Surge, assim, a nomenclatura “SUV” mais linear/transversal, adoptada pela grande maioria dos construtores, e as assinaturas (re)criadas pelos imaginativos departamentos de marketing das marcas, rumo à tal (desejada) diferenciação. Para mim, um potencial case study neste domínio é da SEAT, com a sua própria assinatura “SUV – SEAT Urban Vehicles”, que até está registada com o implacável trademark, para que outros não lhes roubem a ideia.
Outros casos menos vincados, mas igualmente identificativos, são os da DS Automobiles, com os seus CROSSBACK, enquanto, com recurso ao alfabeto, a Skoda tem todos os seus SUV iniciados com a letra “K”, tal como a Volkswagen que usa o “T”. A Opel termina a denominação com um “X”, letra que a BMW também usa (considerando os modelos que a compõem como “SAV – Sport Activity Vehicles”), enquanto a rival Mercedes-Benz recorre ao duplo caractere “GL”, conceito que a Mazda também segue, embora na combinação “CX”, curiosamente as mesmas que a Volvo tem na sua oferta, aqui invertidas num “XC”. Já a Peugeot aposta nos números e tem um duplo zero “00” no meio da sua oferta. Imaginação a rodos, como se vê pelos exemplos acima, entre muitos outros, pois o que interessa é lá estar. E como se sabe que quem não aparece, desaparece…
2019: o ano em que os SUV assumiram o poder!

──────────────────────────────

=== O que fazer ===
a. Responda a estas perguntas sobre o texto acerca dos nomes dos SUV:
(i) Com que letra começam todos os SUV da Skoda?
(ii) Que designação usa a BMW para os modelos que terminam em "X"?
(iii) Que combinação de letras usa a Volvo na sua oferta?
b. Prossiga o texto sobre os nomes dos SUV a partir do ponto em que termina.

──────────────────────────────

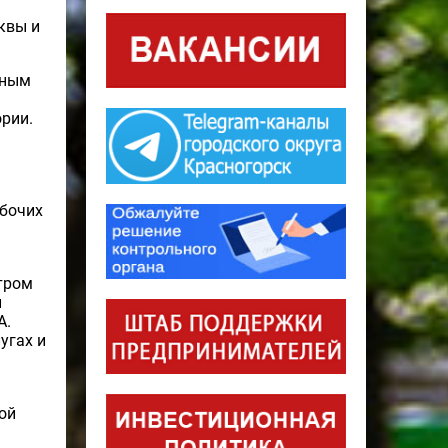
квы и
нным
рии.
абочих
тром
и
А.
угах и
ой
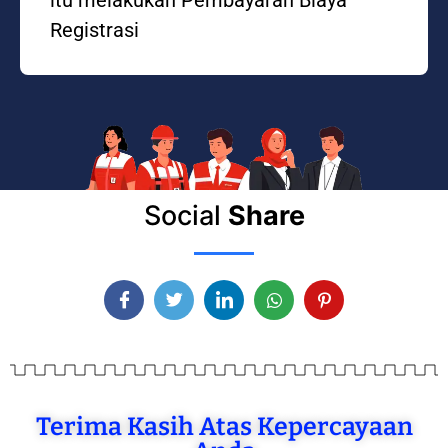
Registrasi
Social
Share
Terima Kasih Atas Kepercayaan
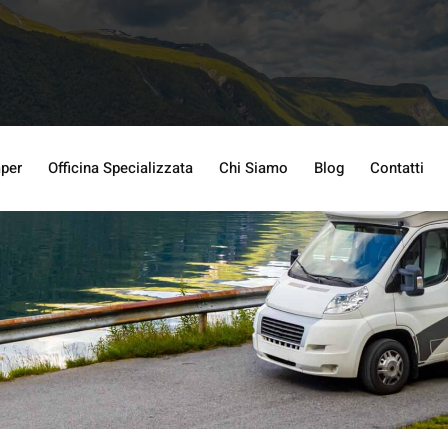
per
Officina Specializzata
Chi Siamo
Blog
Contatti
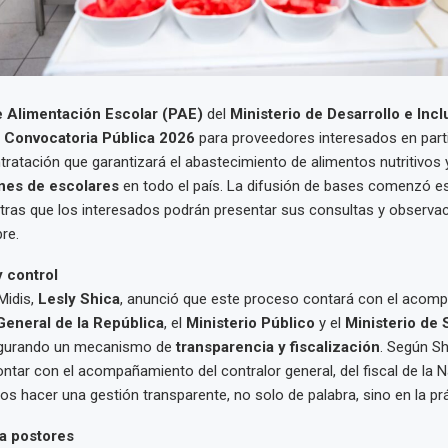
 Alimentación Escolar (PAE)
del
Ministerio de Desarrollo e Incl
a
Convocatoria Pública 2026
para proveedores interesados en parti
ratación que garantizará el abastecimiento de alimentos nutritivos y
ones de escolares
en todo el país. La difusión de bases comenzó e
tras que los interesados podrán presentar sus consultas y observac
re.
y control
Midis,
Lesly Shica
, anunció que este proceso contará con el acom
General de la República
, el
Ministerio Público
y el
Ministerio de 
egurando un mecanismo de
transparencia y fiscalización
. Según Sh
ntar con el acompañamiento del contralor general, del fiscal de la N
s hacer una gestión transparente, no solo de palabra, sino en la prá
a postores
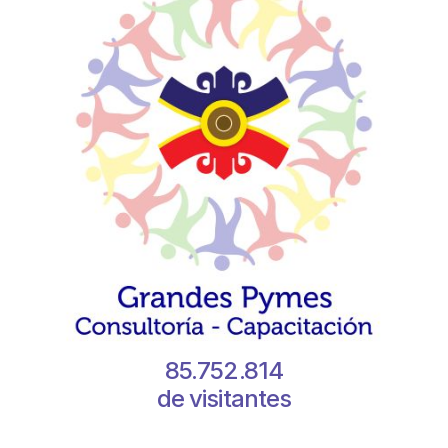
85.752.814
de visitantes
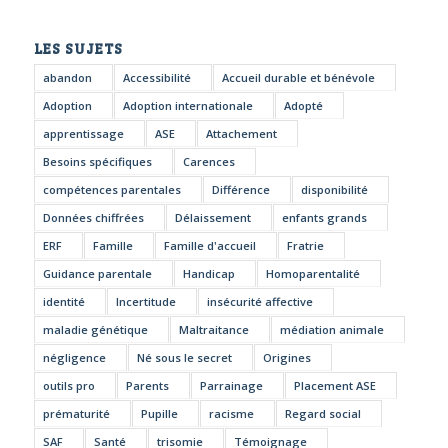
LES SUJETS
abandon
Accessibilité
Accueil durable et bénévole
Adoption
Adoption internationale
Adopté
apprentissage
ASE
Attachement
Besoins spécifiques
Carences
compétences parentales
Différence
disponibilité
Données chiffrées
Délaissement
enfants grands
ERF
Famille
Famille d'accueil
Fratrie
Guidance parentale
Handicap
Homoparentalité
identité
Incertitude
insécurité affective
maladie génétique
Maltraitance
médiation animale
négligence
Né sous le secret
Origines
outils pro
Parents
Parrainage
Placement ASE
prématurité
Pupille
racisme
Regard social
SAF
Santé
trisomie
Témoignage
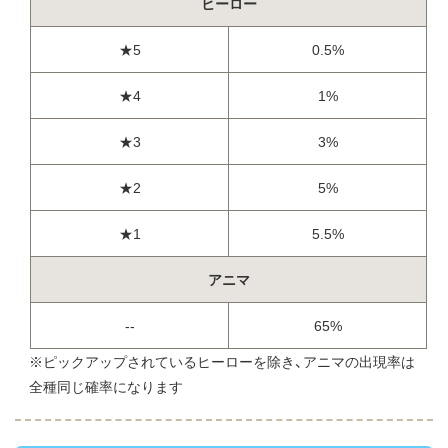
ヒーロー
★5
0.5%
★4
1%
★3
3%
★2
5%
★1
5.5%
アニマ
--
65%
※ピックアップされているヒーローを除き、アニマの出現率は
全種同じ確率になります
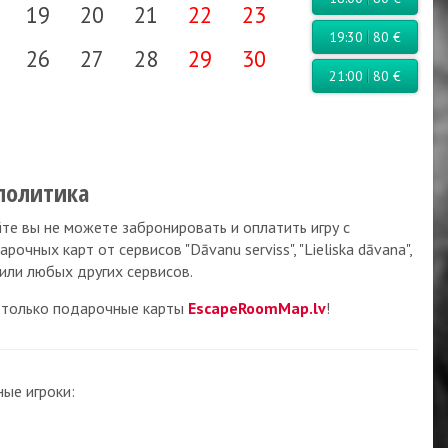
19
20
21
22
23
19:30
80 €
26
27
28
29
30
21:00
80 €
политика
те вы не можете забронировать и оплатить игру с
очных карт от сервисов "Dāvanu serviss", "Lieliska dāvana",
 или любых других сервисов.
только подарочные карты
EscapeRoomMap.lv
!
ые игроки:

──────────────────────────────

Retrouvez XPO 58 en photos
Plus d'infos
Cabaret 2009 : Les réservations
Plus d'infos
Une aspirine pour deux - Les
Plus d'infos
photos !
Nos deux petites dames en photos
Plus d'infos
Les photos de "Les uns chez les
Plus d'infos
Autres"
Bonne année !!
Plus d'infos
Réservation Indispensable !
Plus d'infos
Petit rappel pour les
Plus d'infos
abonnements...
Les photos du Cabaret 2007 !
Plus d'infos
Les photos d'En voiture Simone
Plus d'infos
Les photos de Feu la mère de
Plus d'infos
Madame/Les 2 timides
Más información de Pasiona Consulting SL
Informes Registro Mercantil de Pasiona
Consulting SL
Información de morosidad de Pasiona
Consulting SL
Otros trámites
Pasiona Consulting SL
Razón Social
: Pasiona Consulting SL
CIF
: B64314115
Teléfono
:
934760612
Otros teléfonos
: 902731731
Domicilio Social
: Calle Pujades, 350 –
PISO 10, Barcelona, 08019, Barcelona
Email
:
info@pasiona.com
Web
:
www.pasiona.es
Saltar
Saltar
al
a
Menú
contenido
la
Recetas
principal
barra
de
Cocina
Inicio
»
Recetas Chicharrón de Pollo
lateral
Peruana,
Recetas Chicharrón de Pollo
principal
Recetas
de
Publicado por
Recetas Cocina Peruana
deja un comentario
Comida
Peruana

──────────────────────────────

=== Respostas ===
a.
(i) Com a letra "K".
(ii) "SAV – Sport Activity Vehicles".
(iii) "XC".

b.
Fechadas as contas a 2019 em Portugal, o panorama é indesmentível (tal como no resto da Europa). Fruto de uma oferta superior a 100 propostas, diferenciada consoante os escalões, de cerca de 30 marcas automóveis diferentes – quase não há quem não tenha uma proposta no seu catálogo – os SUV vieram para ficar e estão a dominar os acontecimentos, conquistando, em conjunto, a maior fatia de sempre do mercado nacional de veículos de passageiros.
Como um todo, fizeram-no alcançando uns impressionantes 31,7% do mercado, correspondendo a pouco mais de 140.000 unidades vendidas – entre pequenos (15,7%), médios (11,7%) e grandes (4,3%; inclui premium) – remetendo-se, com isso, os outrora dominadores segmentos C e B para o 2º e 3º lugares, com 26% e 24%, respectivamente. Já agora, os restantes segmentos A (mini-citadinos) e D (familiares grandes) estão ambos abaixo da fasquia dos 10% e o E (luxo, excepto SUV) manteve-se quase residual, embora exista.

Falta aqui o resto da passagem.